Bien que son intégrité ait été partiellement altérée par une urbanisation incontrôlée durant la première moitié du XXe siècle, le site de Carthage garde l'essentiel des composantes qui caractérisent une ville antique : trame urbaine, lieux de rencontre (forum), de récréation (théâtre), de détente (thermes), de culte (temples), lieu d'habitat, etc. La conservation du site garantit le maintien du caractère intact des structures. Il continue toutefois à être confronté à de fortes pressions d'urbanisation, qui ont été en grande partie contenues grâce au classement national du Parc de Carthage-Sidi Bou-Saïd.

Authenticité (2009)

Les travaux de restauration et d'entretien effectués au cours des ans ont été faits dans le respect des chartes internationales et n'ont pas porté atteinte à l'authenticité des monuments et des vestiges du site de Carthage. Le site bénéficie d'un protocole d'entretien.

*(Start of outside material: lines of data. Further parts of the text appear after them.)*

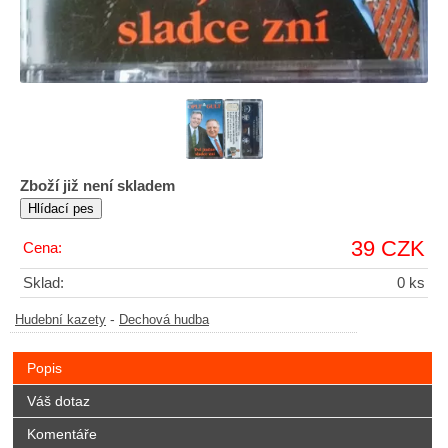
Zboží již není skladem
39 CZK
Cena:
Sklad:
0 ks
-
Hudební kazety
Dechová hudba
Popis
Váš dotaz
Komentáře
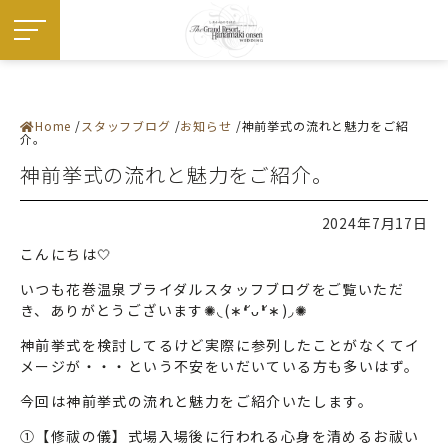
Home
スタッフブログ
お知らせ
神前挙式の流れと魅力をご紹
施設紹介
介。
― 挙式会場
― 宴会会場
神前挙式の流れと魅力をご紹介。
お料理
ドレス・和装
フェア
プラン
2024年7月17日
お知らせ・イベント
ウエディングレポート
こんにちは🤍
ステイウエディング
フォトギャラリー
いつも花巻温泉ブライダルスタッフブログをご覧いただ
佳松園でのご婚礼
き、ありがとうございます✺◟(∗❛ัᴗ❛ั∗)◞✺
はじめての方へ
ご成約の方へ
ご列席の方へ
神前挙式を検討してるけど実際に参列したことがなくてイ
来館予約
メージが・・・という不安をいだいている方も多いはず。
資料請求
アクセス
今回は神前挙式の流れと魅力をご紹介いたします。
よくある質問
お問い合わせ
①【修祓の儀】式場入場後に行われる心身を清めるお祓い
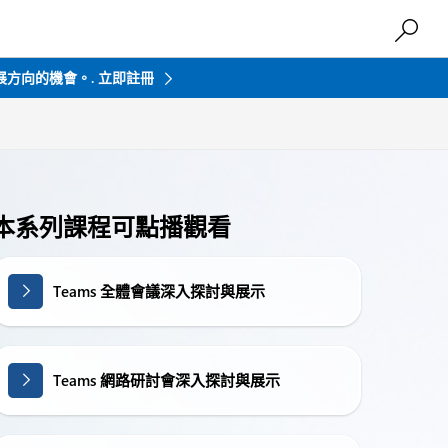
發展方向的機會。.
立即註冊
本系列課程可點播觀看
Teams 全體會議深入探討與展示
Teams 網路研討會深入探討與展示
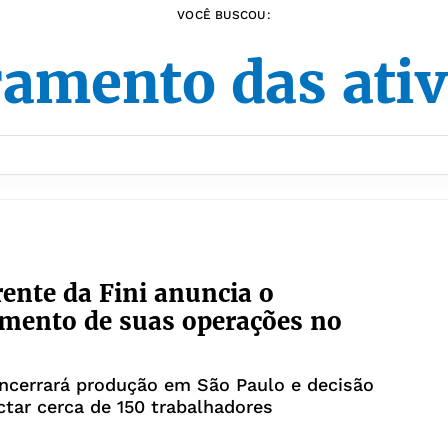
VOCÊ BUSCOU:
amento das ati
ente da Fini anuncia o
mento de suas operações no
ncerrará produção em São Paulo e decisão
tar cerca de 150 trabalhadores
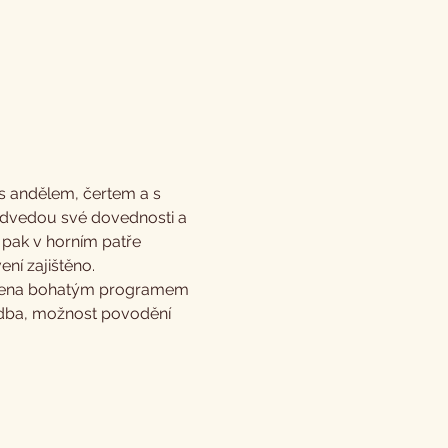
s andělem, čertem a s 
ředvedou své dovednosti a 
 pak v horním patře 
ní zajištěno.
vázena bohatým programem 
hudba, možnost povodění 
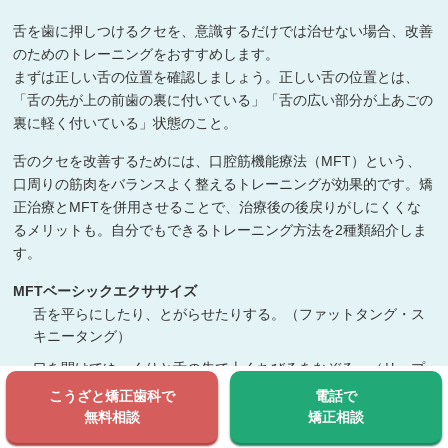
舌を歯に押しつけるクセを、意識するだけでは治せない場合、改善
のためのトレーニングをおすすめします。
まずは正しい舌の位置を確認しましょう。正しい舌の位置とは、
「舌の先が上の前歯の裏に付いている」「舌の広い部分が上あごの
裏に軽く付いている」状態のこと。
舌のクセを改善するためには、口腔筋機能療法（MFT）という、
口周りの筋肉をバランスよく整えるトレーニングが効果的です。矯
正治療とMFTを併用させることで、治療後の後戻りがしにくくな
るメリットも。自分でもできるトレーニング方法を2種類紹介しま
す。
MFTベーシックエクササイズ
舌を平らにしたり、とがらせたりする。（ファットタング・ス
キニータング）
口を開けてゆっくりと舌の先で上くちびるをなぞる。（リップ
トレーサー）
こうざと矯正歯科で
電話で
無料相談
矯正相談
上を向いて口を開け、ガラガラとうがいをして止める。（ガー
グルストップ）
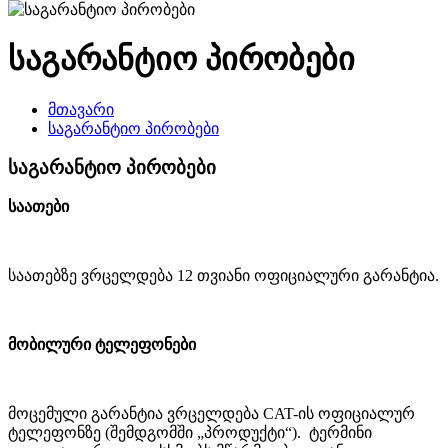
საგარანტიო პირობები
მთავარი
საგარანტიო პირობები
საგარანტიო პირობები
საათები
საათებზე ვრცელდება 12 თვიანი ოფიციალური გარანტია.
მობილური ტელეფონები
მოცემული გარანტია ვრცელდება CAT-ის ოფიციალურ
ტელეფონზე (შემდგომში „პროდუქტი“). ტერმინი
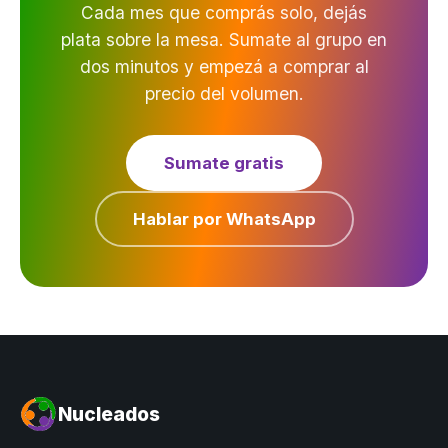
Cada mes que comprás solo, dejás
plata sobre la mesa. Sumate al grupo en
dos minutos y empezá a comprar al
precio del volumen.
Sumate gratis
Hablar por WhatsApp
Nucleados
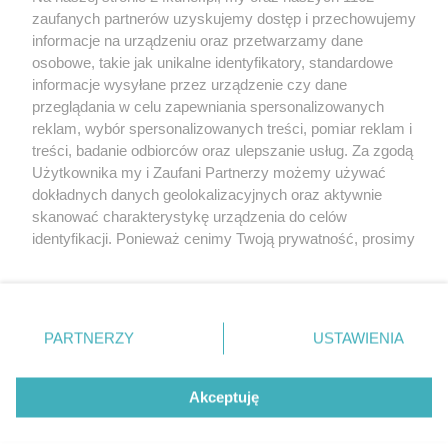
Przebierał się za ducha i kradł paliwo z
zaufanych partnerów uzyskujemy dostęp i przechowujemy
ciężarówek
informacje na urządzeniu oraz przetwarzamy dane
osobowe, takie jak unikalne identyfikatory, standardowe
POGODA
informacje wysyłane przez urządzenie czy dane
przeglądania w celu zapewniania spersonalizowanych
reklam, wybór spersonalizowanych treści, pomiar reklam i
treści, badanie odbiorców oraz ulepszanie usług. Za zgodą
23
℃
Użytkownika my i Zaufani Partnerzy możemy używać
dokładnych danych geolokalizacyjnych oraz aktywnie
Zobacz prognozę na 3 dni
skanować charakterystykę urządzenia do celów
identyfikacji. Ponieważ cenimy Twoją prywatność, prosimy
o zgodę na korzystanie z tych technologii poprzez
kliknięcie „Akceptuję”. Zgoda jest dobrowolna i zawsze
możesz ją zmienić/wycofać klikając przycisk ustawień
prywatności znajdujący się w lewym dolnym rogu strony
PARTNERZY
USTAWIENIA
Copyright © 2022 Kurier Szczeciński sp. z o.o.
. Niektóre rodzaje przetwarzania danych nie wymagają
Wszelkie prawa zastrzeżone
zgody użytkownika, ale masz prawo sprzeciwić się
Kontakt
Nota wydawnicza
Nota prawna
takiemu przetwarzaniu. Preferencje będą miały
Akceptuję
zastosowania tylko na tej witrynie.
Polityka prywatności
Reklama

Besoins en matière de protection et de gestion (2009)

Le site de Carthage bénéficie du classement d'un grand nombre de ses vestiges comme monuments historiques (à partir de 1885). Sa protection est aussi assurée par le Décret 85-1246 du 7 octobre 1985 relatif au classement du site de Carthage-Sidi Bou Saïd, la loi 35-1994 relative à la protection du patrimoine archéologique, historique et des arts traditionnels et par l'arrêté de création du site culturel de Carthage du 16 septembre 1996. Une structure de conservation relevant de l'Institut National du Patrimoine est chargée de la sauvegarde et de la gestion du site. La gestion du bien est actuellement intégrée dans le plan d'aménagement urbain de la ville. Un plan de Protection et de Mise en Valeur, en cours de préparation, assurera la gestion du site.